## Assignment
Output, word for word, every line from the line with "EN 61000-4-2 (ESD)" through the final line of the data below.

Stored records:
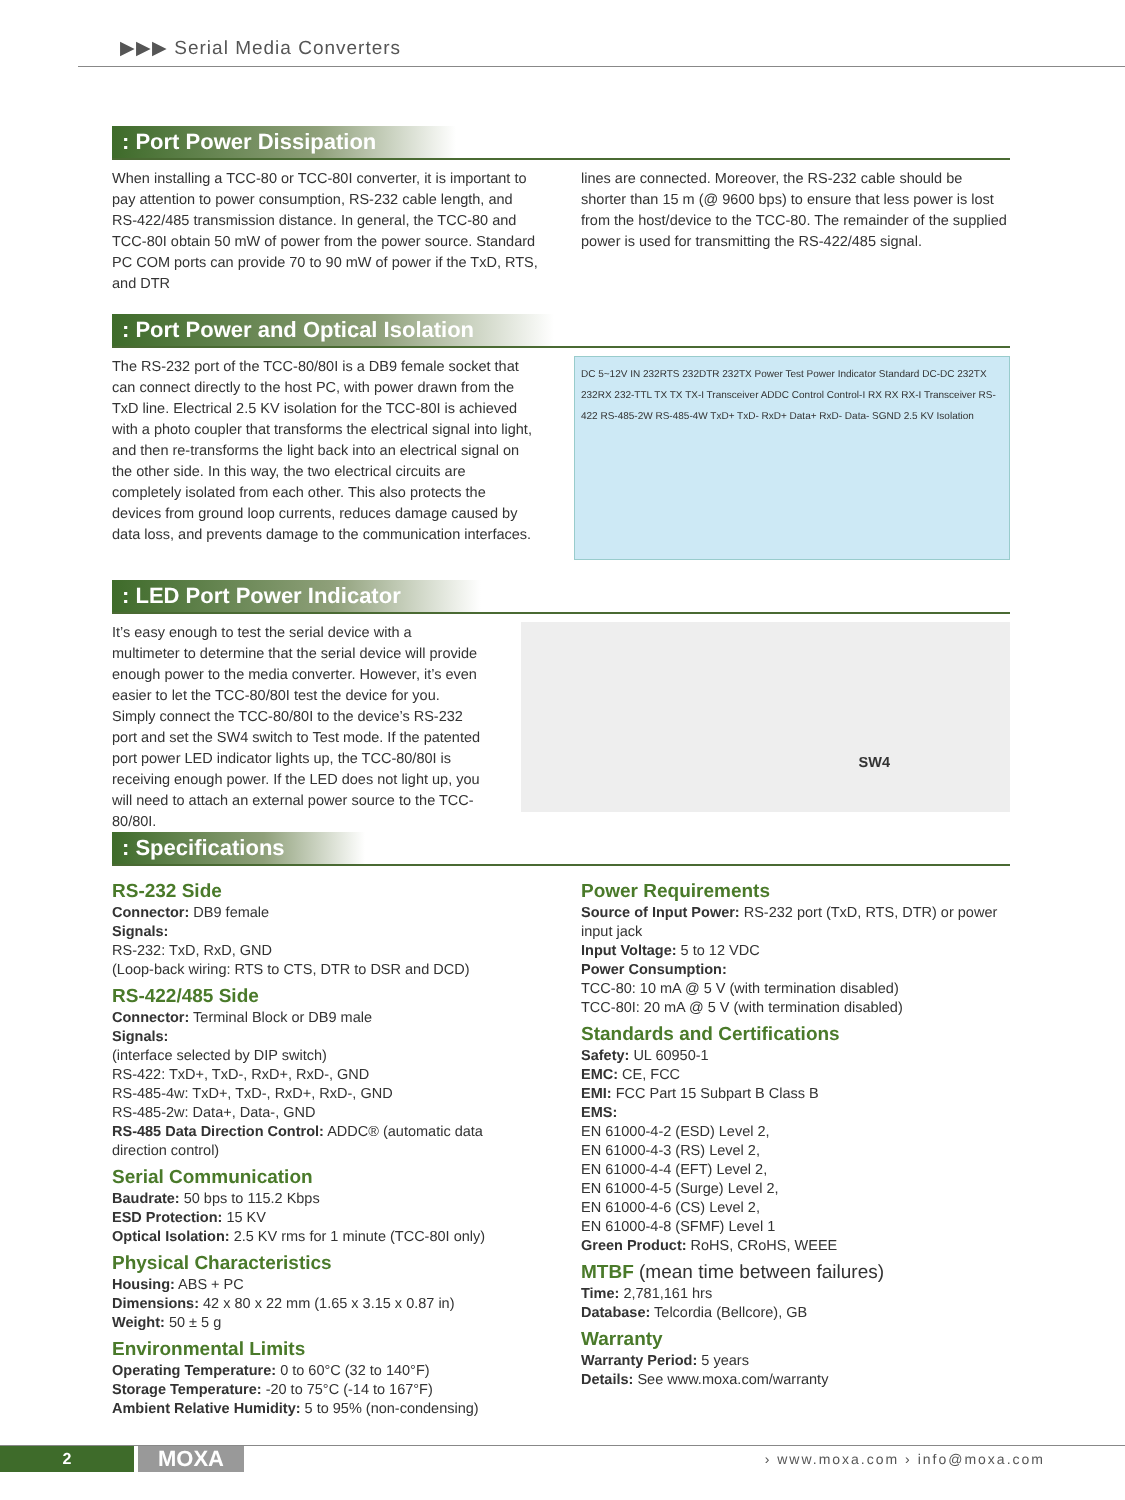▶▶▶ Serial Media Converters
: Port Power Dissipation
When installing a TCC-80 or TCC-80I converter, it is important to pay attention to power consumption, RS-232 cable length, and RS-422/485 transmission distance. In general, the TCC-80 and TCC-80I obtain 50 mW of power from the power source. Standard PC COM ports can provide 70 to 90 mW of power if the TxD, RTS, and DTR
lines are connected. Moreover, the RS-232 cable should be shorter than 15 m (@ 9600 bps) to ensure that less power is lost from the host/device to the TCC-80. The remainder of the supplied power is used for transmitting the RS-422/485 signal.
: Port Power and Optical Isolation
The RS-232 port of the TCC-80/80I is a DB9 female socket that can connect directly to the host PC, with power drawn from the TxD line. Electrical 2.5 KV isolation for the TCC-80I is achieved with a photo coupler that transforms the electrical signal into light, and then re-transforms the light back into an electrical signal on the other side. In this way, the two electrical circuits are completely isolated from each other. This also protects the devices from ground loop currents, reduces damage caused by data loss, and prevents damage to the communication interfaces.
DC 5~12V IN 232RTS 232DTR 232TX Power Test Power Indicator Standard DC-DC 232TX 232RX 232-TTL TX TX TX-I Transceiver ADDC Control Control-I RX RX RX-I Transceiver RS-422 RS-485-2W RS-485-4W TxD+ TxD- RxD+ Data+ RxD- Data- SGND 2.5 KV Isolation
: LED Port Power Indicator
It’s easy enough to test the serial device with a multimeter to determine that the serial device will provide enough power to the media converter. However, it’s even easier to let the TCC-80/80I test the device for you. Simply connect the TCC-80/80I to the device’s RS-232 port and set the SW4 switch to Test mode. If the patented port power LED indicator lights up, the TCC-80/80I is receiving enough power. If the LED does not light up, you will need to attach an external power source to the TCC-80/80I.
SW4
: Specifications
RS-232 Side
Connector: DB9 female
Signals:
RS-232: TxD, RxD, GND
(Loop-back wiring: RTS to CTS, DTR to DSR and DCD)
RS-422/485 Side
Connector: Terminal Block or DB9 male
Signals:
(interface selected by DIP switch)
RS-422: TxD+, TxD-, RxD+, RxD-, GND
RS-485-4w: TxD+, TxD-, RxD+, RxD-, GND
RS-485-2w: Data+, Data-, GND
RS-485 Data Direction Control: ADDC® (automatic data direction control)
Serial Communication
Baudrate: 50 bps to 115.2 Kbps
ESD Protection: 15 KV
Optical Isolation: 2.5 KV rms for 1 minute (TCC-80I only)
Physical Characteristics
Housing: ABS + PC
Dimensions: 42 x 80 x 22 mm (1.65 x 3.15 x 0.87 in)
Weight: 50 ± 5 g
Environmental Limits
Operating Temperature: 0 to 60°C (32 to 140°F)
Storage Temperature: -20 to 75°C (-14 to 167°F)
Ambient Relative Humidity: 5 to 95% (non-condensing)
Power Requirements
Source of Input Power: RS-232 port (TxD, RTS, DTR) or power input jack
Input Voltage: 5 to 12 VDC
Power Consumption:
TCC-80: 10 mA @ 5 V (with termination disabled)
TCC-80I: 20 mA @ 5 V (with termination disabled)
Standards and Certifications
Safety: UL 60950-1
EMC: CE, FCC
EMI: FCC Part 15 Subpart B Class B
EMS:
EN 61000-4-2 (ESD) Level 2,
EN 61000-4-3 (RS) Level 2,
EN 61000-4-4 (EFT) Level 2,
EN 61000-4-5 (Surge) Level 2,
EN 61000-4-6 (CS) Level 2,
EN 61000-4-8 (SFMF) Level 1
Green Product: RoHS, CRoHS, WEEE
MTBF (mean time between failures)
Time: 2,781,161 hrs
Database: Telcordia (Bellcore), GB
Warranty
Warranty Period: 5 years
Details: See www.moxa.com/warranty
2
MOXA
› www.moxa.com › info@moxa.com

## Written response
EN 61000-4-2 (ESD) Level 2,
EN 61000-4-3 (RS) Level 2,
EN 61000-4-4 (EFT) Level 2,
EN 61000-4-5 (Surge) Level 2,
EN 61000-4-6 (CS) Level 2,
EN 61000-4-8 (SFMF) Level 1
Green Product: RoHS, CRoHS, WEEE
MTBF (mean time between failures)
Time: 2,781,161 hrs
Database: Telcordia (Bellcore), GB
Warranty
Warranty Period: 5 years
Details: See www.moxa.com/warranty
2
MOXA
› www.moxa.com › info@moxa.com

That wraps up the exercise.